15 Years Gone: Remembering Joey Ramone with the Help of Ritchie Ramone
Today, April 15, 2016 marks the 15th anniversary of the death of legendary Ramones vocalist, Joey Ramone. He was a passionate force onstage and became one of punk rock’s most iconic symbols. Although he hasn’t been with us for some time now, Joey Ramone continues to live on thanks to the massively enjoyable collection of music we left behind.
Back in 2014, Riffyou.com had the distinct pleasure of speaking with one-time Ramones drummer, Ritchie Ramone, about his time in the band, his tremendous friendship with Joey, as well as what people may not know about the man who helped hammer “Blitzkrieg Bop” into our ears.
In hour of Joey Ramone, here is an excerpt of our interview with Ritchie Ramone.
RY: When you came into the Ramones, what was the state of the band like?
Richie: “It was a little rocky, a little tense.
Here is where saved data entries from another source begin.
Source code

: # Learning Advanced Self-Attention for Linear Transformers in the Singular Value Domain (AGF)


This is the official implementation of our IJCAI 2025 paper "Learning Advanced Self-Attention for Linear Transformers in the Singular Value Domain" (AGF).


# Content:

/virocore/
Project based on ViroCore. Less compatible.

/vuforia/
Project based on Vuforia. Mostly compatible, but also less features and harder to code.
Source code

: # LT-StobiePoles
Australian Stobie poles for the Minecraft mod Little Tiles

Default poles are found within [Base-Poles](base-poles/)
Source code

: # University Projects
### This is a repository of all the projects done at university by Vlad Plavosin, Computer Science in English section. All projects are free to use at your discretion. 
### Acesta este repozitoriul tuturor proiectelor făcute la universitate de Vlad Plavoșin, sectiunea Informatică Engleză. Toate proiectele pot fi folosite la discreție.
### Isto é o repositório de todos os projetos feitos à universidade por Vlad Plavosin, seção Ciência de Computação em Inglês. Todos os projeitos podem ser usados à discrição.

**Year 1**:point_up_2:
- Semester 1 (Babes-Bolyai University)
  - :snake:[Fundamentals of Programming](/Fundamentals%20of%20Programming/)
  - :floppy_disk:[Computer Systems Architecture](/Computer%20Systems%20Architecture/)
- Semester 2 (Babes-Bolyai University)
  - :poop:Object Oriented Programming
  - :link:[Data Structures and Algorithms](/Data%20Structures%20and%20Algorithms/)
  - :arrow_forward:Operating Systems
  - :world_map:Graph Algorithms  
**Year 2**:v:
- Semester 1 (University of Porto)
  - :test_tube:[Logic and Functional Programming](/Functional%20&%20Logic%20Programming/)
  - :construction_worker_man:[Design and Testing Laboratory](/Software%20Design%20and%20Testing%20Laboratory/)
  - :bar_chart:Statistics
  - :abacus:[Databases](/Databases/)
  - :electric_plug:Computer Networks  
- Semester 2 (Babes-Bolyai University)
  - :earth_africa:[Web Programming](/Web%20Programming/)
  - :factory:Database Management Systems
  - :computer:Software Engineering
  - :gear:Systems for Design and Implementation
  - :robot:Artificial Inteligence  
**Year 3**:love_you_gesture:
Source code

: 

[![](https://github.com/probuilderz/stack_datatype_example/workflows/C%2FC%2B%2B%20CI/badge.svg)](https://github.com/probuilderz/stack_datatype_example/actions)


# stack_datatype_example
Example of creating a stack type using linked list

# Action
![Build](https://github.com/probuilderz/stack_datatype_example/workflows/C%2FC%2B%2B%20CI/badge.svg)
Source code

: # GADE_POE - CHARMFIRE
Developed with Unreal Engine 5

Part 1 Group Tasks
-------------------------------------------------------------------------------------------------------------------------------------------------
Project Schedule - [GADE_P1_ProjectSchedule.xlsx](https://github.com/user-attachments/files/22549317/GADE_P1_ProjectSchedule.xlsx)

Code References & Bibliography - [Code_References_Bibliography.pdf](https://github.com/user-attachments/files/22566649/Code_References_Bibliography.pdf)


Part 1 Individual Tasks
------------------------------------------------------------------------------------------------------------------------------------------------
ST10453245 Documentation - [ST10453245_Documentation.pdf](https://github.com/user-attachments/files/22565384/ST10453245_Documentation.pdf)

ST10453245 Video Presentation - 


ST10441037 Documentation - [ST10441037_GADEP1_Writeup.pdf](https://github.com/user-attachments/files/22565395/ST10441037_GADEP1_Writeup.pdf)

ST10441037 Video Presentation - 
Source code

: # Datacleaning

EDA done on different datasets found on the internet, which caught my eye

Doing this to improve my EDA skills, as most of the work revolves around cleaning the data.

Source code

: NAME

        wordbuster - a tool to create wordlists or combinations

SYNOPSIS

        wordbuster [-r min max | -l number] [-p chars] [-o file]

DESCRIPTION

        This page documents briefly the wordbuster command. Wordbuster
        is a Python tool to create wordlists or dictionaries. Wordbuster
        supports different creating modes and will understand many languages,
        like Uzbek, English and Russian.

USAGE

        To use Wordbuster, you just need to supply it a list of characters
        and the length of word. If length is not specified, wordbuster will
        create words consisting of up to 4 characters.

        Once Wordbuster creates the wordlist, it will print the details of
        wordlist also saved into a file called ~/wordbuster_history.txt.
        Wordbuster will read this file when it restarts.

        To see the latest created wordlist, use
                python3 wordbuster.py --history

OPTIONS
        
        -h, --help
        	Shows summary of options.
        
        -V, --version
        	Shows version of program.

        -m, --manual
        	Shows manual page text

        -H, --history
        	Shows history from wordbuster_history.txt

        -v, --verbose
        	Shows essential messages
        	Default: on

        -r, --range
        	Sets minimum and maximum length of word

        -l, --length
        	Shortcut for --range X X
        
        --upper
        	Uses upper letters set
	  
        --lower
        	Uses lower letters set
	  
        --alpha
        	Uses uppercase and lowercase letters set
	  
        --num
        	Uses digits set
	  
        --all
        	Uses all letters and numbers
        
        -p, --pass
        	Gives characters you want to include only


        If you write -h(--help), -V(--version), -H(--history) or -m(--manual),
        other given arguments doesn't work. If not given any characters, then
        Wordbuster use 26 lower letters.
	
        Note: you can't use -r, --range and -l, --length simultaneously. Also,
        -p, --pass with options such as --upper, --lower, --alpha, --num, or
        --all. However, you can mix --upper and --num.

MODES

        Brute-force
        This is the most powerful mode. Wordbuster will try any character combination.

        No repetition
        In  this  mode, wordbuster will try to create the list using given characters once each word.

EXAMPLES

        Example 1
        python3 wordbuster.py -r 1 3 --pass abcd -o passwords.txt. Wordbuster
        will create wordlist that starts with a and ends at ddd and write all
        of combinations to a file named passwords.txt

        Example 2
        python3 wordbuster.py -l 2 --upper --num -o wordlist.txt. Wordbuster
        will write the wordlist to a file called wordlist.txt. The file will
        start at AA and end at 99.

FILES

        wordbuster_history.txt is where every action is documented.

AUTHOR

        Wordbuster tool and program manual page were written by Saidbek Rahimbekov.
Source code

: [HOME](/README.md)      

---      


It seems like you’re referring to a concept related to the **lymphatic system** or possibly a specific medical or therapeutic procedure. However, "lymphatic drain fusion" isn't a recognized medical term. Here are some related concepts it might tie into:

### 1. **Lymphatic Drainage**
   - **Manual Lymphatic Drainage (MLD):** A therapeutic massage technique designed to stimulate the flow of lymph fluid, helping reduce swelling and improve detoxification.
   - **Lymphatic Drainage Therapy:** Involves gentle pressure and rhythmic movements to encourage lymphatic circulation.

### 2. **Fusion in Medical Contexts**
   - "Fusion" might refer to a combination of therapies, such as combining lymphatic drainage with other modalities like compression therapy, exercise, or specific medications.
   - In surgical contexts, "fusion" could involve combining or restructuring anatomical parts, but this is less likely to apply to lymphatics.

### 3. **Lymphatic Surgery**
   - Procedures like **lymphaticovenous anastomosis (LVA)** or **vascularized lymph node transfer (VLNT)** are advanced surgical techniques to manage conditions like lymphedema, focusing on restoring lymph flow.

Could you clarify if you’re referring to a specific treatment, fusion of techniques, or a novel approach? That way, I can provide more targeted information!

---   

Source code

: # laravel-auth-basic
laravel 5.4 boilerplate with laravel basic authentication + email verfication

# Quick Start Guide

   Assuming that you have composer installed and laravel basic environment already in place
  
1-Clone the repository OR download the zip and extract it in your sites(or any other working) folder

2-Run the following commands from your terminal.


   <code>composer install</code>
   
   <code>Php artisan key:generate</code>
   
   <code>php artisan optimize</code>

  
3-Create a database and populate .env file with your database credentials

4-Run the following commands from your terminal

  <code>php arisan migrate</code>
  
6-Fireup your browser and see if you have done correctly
They just threw out Marky for being an alcoholic. At the time, I was the new blood and whenever you get someone new, people tend to be on a little bit better behaviour. You know what I’m saying? [Laughs] That made everything smoother…having a kid from New Jersey come into the band kind of helped – united the group in a way. We made a great album – Too Tough to Die – killer album. I’ve also read [nice] things that Joey said.”
RY: I was going to ask you about that. When you hear things like Joey saying that you saved the Ramones, was that something that you sensed happening at the time, or a great compliment to hear down the road?
Richie: “When you’re in the moment, you don’t sense any of that stuff – that’s what’s kind of strange. I mean, I was in the moment and touring and not really thinking about it until later. I wasn’t sensing that, but Joey was extremely supportive; he used my talents; he pushed me to write more; he pushed me to sing more live; and he was very secure in his own skin. He didn’t feel threatened by anyone. A lot of lead singers don’t want you to outshine them, or any of that nonsense. But Joey was great like that, and so was Dee Dee.”
RY: On a creative level, how different was it working with Joey, as opposed to Johnny who was known as a pretty controlling figure within the band?
Richie: “I didn’t write music with John. But, he was more of the business guy and controlling, and all of those other good adjectives that go with that. It was totally different. Joey and I hung out. I was in the band for four years, 10 months, and we were together every night. If we weren’t on tour and in New York City, we’d hang out and go out every night. We were really, really close.”
RY: People have their visions of Joey, but with all that time you spent with him, what did you see out of him that not many people would’ve?
Richie: “Oh god, he was a great mind, and a real solid friend. His freakish look…people may have read more into it, but he was just a regular guy. When I was hanging with him, I’d take him bowling, or we’d go for a swim. He couldn’t really leave his house by himself, because he was too recognizable in the East Village of New York. So I would get a car, and I’d drive…we’d go to places, or out to parents’ horse farm. We did different things and he enjoyed that…instead of getting bombarded by fans whenever he left his condo. He was just an extremely talented guy with perfect pitch, who just loved music and loved to help kids by listening to their music too. I keep thinking now with this Internet radio stuff…God, he’d have his own station from his house right now. He’d love that!”
RY: How overblown or under-blown was the feud between Joey and Johnny? Was it as evident as history suggests?
Richie: “Yeah. That was years and years, and years of hatred. There were times that Johnny and Joey would be within three feet of each other, but Johnny would ask Monte (Melnick, Ramones tour manager) a question to tell Joey. Joey would give the answer to Monte, and Monte would give it to John. They were three feet apart – that’s not talking. But you know, it was just like that. There wasn’t any punching out or anything like that. [Joey] just didn’t dig what John did – or whatever happened. I didn’t pay much attention to it. We were just moving around and doing our shows. When we weren’t touring, we never saw each other. We weren’t really a band that rehearsed much. We’d rent the rehearsal space for three hours, spend 40 minutes there, and then go home. We never hung with John, or saw him on our time off. But then again, the Ramones never really had any time off. I think we played 160 shows a year.”